We are all storytellers and we are all listeners, if we allow ourselves the possibility to listen. We can all believe that we can do more, be more then we think we are. If we see others have defeated the bad guys, maybe we can too.
“The listener is caught and whirled into a talk, living for a single moment in the good, the great, the naughty, the lost. The tellers voice awakes dreams and spins stuff for thought; incites to contemplation.”
I have been working with Z-Arts and Crumpsall Lane Primary School in Manchester, creating story telling pieces for the schools reception class. Its been really wonderful and tomorrow we go into our third week of the project based on the collections of Brother’s Grimm, and this week we are looking at Little Red Riding Hood or as Bro
ther’s Grimm called Little Red Cap.
This story has been re told and re told and re told, and I have a strong suspicion that the children will be very familiar with it. I think that each week they have bought there own colour and magic to the stories we have looked at (Musicians of Bremen and Hansel and Gretel.) That is why working with these traditional stories is such a gift because they can be re told in so many different ways.

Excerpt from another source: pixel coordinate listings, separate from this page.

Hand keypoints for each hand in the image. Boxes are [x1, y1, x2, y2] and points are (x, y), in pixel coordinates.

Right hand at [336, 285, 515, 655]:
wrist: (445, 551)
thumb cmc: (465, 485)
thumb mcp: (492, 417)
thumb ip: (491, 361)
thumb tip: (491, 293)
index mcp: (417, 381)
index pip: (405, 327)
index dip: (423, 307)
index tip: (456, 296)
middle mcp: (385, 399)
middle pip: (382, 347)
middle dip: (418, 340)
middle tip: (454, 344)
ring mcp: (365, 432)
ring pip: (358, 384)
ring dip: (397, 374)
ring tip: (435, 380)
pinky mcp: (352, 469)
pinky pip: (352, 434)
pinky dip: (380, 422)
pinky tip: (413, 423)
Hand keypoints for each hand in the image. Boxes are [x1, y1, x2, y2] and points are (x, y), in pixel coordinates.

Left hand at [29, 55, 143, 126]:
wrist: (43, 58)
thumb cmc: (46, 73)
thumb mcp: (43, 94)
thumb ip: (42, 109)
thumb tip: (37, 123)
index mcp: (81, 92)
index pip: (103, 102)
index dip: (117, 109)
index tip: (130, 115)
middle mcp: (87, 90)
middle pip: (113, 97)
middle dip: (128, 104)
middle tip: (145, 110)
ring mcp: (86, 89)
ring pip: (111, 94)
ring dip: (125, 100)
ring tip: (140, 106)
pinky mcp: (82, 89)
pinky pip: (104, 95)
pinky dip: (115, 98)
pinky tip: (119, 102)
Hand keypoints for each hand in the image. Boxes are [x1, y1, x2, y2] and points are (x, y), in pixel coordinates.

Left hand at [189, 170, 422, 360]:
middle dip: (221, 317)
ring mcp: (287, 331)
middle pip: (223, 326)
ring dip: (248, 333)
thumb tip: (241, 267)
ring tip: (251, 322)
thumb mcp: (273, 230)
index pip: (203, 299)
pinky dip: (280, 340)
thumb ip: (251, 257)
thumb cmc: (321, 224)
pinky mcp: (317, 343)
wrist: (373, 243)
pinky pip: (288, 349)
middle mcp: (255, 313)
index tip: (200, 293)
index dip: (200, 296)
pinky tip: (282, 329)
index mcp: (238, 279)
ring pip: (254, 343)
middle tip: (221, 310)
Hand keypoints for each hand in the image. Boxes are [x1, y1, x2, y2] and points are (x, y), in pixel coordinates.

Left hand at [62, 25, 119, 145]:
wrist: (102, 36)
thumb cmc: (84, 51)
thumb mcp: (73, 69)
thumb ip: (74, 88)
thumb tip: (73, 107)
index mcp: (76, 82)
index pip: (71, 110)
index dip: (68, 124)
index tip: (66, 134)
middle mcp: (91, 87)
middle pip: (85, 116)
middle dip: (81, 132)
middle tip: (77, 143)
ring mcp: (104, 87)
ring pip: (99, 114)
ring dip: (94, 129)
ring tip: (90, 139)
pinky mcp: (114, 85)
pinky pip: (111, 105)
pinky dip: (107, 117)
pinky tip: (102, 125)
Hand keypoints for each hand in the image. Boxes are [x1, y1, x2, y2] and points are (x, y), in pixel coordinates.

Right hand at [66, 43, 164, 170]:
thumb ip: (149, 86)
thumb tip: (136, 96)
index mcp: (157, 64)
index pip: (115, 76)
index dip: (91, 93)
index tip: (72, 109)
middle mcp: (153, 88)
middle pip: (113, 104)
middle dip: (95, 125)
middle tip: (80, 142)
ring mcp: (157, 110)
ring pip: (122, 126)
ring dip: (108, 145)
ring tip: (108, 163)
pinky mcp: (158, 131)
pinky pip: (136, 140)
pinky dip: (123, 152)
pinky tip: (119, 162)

As a story teller, I love the immediacy of the retelling. The audience being very active in shaping how the story looks and feels. These stories are so beautifully simple but it is quite easy to overlook them.
I also provide lesson plans in arts crafts for further exploration of these stories in the class in the week that follows. I’d thought I’d pass on one of the craft exercises in this weeks lesson plan. You can never have too many resources available!

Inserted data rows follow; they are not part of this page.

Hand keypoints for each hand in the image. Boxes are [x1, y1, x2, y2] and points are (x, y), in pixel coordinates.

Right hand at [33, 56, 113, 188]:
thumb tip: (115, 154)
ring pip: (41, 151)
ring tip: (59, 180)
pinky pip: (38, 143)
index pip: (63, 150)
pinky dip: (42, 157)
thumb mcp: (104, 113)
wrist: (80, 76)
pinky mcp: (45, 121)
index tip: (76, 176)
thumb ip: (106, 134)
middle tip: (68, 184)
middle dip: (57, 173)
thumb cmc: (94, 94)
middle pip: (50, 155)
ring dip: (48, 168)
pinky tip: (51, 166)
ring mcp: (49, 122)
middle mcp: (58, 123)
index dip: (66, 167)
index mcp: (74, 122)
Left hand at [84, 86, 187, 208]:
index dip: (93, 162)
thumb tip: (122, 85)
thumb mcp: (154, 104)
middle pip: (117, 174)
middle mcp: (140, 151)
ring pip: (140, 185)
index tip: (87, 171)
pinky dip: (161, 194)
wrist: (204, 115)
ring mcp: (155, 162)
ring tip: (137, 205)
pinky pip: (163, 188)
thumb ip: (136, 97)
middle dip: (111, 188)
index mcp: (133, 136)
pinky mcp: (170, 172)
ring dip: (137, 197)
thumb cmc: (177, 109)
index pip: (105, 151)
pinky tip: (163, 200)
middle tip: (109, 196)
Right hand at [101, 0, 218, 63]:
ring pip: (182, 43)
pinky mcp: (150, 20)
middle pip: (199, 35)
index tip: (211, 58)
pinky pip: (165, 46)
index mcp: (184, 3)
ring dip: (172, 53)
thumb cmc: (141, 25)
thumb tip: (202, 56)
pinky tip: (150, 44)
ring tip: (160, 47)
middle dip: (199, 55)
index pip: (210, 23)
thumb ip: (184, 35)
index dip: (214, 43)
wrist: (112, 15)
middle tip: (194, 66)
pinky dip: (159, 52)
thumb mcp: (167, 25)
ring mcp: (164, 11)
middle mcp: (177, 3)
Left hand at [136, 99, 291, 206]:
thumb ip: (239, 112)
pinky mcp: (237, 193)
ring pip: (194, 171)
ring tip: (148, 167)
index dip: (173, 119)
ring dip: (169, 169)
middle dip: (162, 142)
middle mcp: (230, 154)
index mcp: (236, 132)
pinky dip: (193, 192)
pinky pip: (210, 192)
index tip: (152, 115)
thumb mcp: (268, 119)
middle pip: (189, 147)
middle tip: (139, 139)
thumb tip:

First things first, copy the above template for each of the components in the mask and cut them out. I made the mistake of putting it all together before I coloured it in, which made it much harder to build, the above image is on an A4 piece of paper. You could print it directly onto card if you’d prefer. An extra task for the children , could be to draw around pre cut provided templates and see if they could get them to fit it onto a sheet of A4 card.
The decorating is worth spending time on as the masks look so much better as a result. I kept my decoration very simple and only used felt tip, but I think the mask would come alive even further with some fake fur or felt or if the teeth were very shiny….
Stick the front and the back thin pieces together. I used masking tape to stick the pieces together, that way I can adjust easily to the circumference of head that is resting on. I then
took the nose piece and folded along each of the dotted lines.
I attached part one, by folding over the top of the front piece of headband in the middle of the ears and secured with tape.
I then attached the mouth piece behind section 2 of the nose and then the tongue behind the mouth.
Nice and straight forward. Now you can howl at the moon and be big, bad and scary!